May is one of 10 million girls each year who are married before they turn 18 years old.
May is one of 10 million girls each year who are married before they turn 18 years old.
May 21, 2013

The colorful local culture and dramatic landscapes of the area are a tourist attraction, but behind this vista of beauty is the little known custom of hai pu, which translates to “pull wife”.

“I was on my way home from school. Together with three men, this boy caught me and tied me up. They carried me to the boy’s house and locked me in a small room for three days. His parents brought alcohol and money to my brother’s house. My brother accepted the price and I became the boy’s wife.”

This is the story of 12-year-old May, a member of the Hmong ethnic group from northern Vietnam’s mountainous Ha Giang province.

Her new husband, Pao, is also 12 years old and works across the border in China as a laborer.

Contradictions Across Countries

 

Although there is a general consensus around the world that a “child” is anyone under the age of 18, inconsistencies can leave girls vulnerable.

For example, in Vietnam, marriage laws require men to be at least 20 years old and women to be 18 before they can be married. Both spouses must also give free consent.

In Timor-Leste, girls can legally be married at 15 years of age, while boys can be married at the age of 18.

Despite these laws, child marriage is a common issue in Southeast Asia where between 10-24 percent of women aged 20-24 years old are married by the age of 18.

Consequences of Child Marriage

 

“I left school because I was four months pregnant,” says Isabel, a 17-year-old girl from Timor-Leste.
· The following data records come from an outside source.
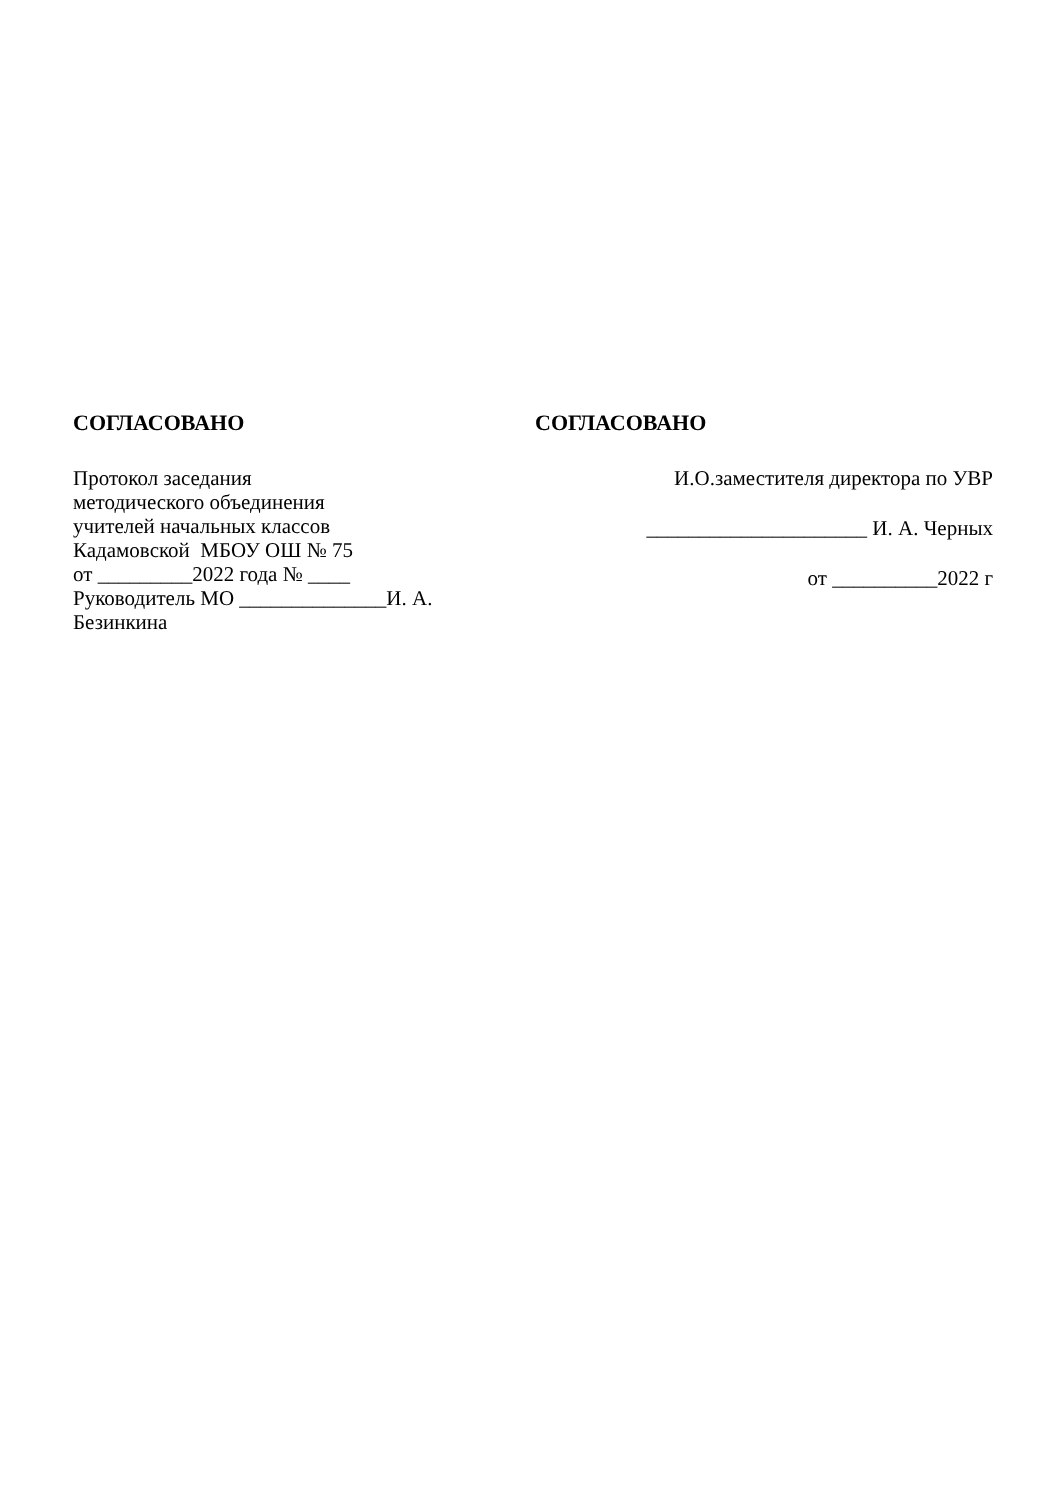СОГЛАСОВАНО
Протокол заседания
методического объединения
учителей начальных классов
Кадамовской МБОУ ОШ № 75
от _________2022 года № ____
Руководитель МО ______________И. А.
Безинкина
СОГЛАСОВАНО
И.О.заместителя директора по УВР
_____________________ И. А. Черных
от __________2022 г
Her daughter, Klarisa, is now seven months old and her husband, Joao, is 20 and works as a plumber. The couple married soon after Isabel fell pregnant.

Isabel dropped out of high school in Grade 10 because she “felt embarrassed” and because it’s a violation of school rules to be pregnant and enrolled as a student.

Girls and boys in Timor-Leste have limited access to family planning services, which are only available to married couples, and little knowledge of sexual education.

“Young people don’t know how to protect themselves from unwanted pregnancy,” she  says.

Child marriage is a plague in Southeast Asia, deeply rooted in poverty, gender inequality, and traditional practices. And now young women, like Isabel, are living with the consequences.

“I still want to enjoy my life and study like my other friends, but I can’t because I am a mother and have to stay at home to look after my baby,” she says.